HOW TO COMPLETE THIS TASK: Exact transcription, pictures omitted: reproduce the listing below.
===
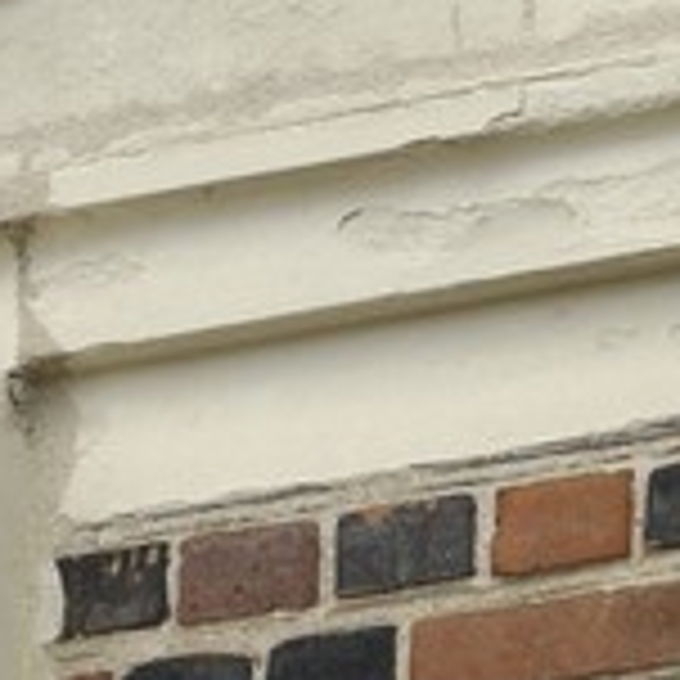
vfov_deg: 0.8
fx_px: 47872
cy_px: 2882
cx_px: 2081
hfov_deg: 0.8
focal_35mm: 2154
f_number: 6
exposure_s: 1/250
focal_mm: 160
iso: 100
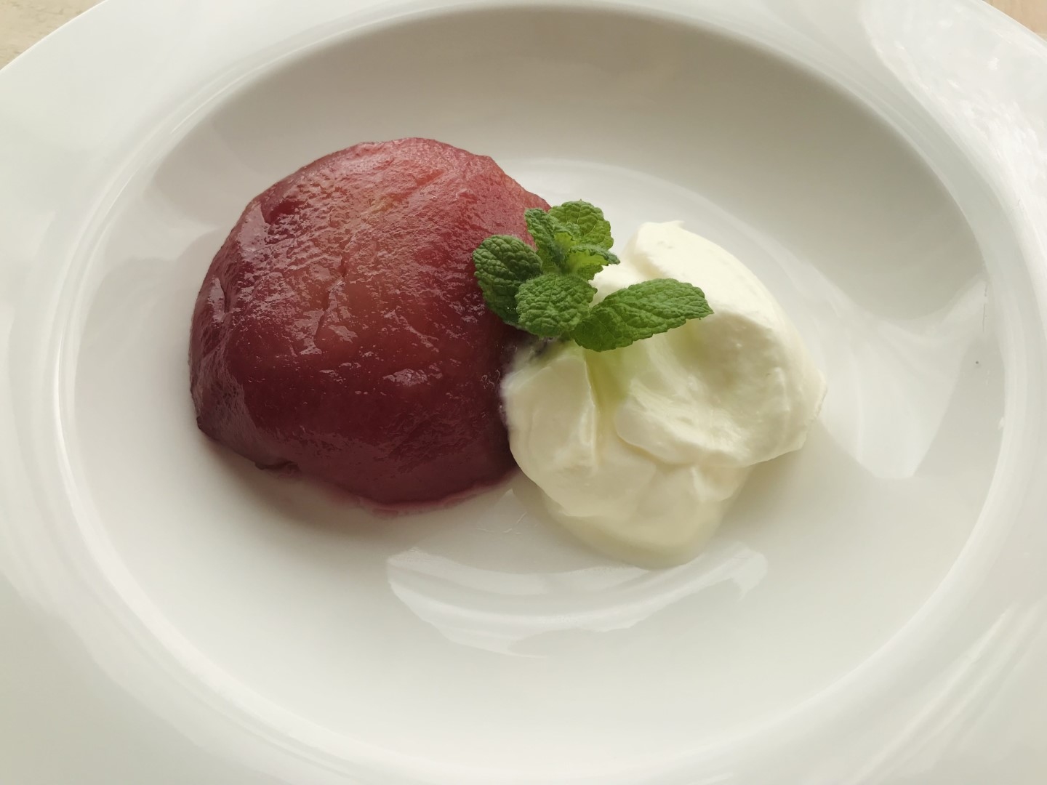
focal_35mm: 28
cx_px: 524
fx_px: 847
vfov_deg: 49.7
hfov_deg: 63.4
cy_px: 392
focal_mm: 4
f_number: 1.8
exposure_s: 1/651
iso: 20
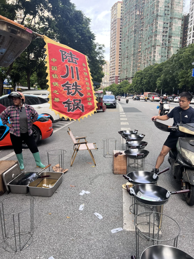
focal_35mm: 26
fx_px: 194
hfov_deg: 53.1
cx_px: 97
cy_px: 130
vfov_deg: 67.3
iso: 50
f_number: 1.5
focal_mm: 5.7
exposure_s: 1/316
===
ANSWER SECTION:
vfov_deg: 0.8
fx_px: 47872
cy_px: 2882
cx_px: 2081
hfov_deg: 0.8
focal_35mm: 2154
f_number: 6
exposure_s: 1/250
focal_mm: 160
iso: 100
focal_35mm: 28
cx_px: 524
fx_px: 847
vfov_deg: 49.7
hfov_deg: 63.4
cy_px: 392
focal_mm: 4
f_number: 1.8
exposure_s: 1/651
iso: 20
focal_35mm: 26
fx_px: 194
hfov_deg: 53.1
cx_px: 97
cy_px: 130
vfov_deg: 67.3
iso: 50
f_number: 1.5
focal_mm: 5.7
exposure_s: 1/316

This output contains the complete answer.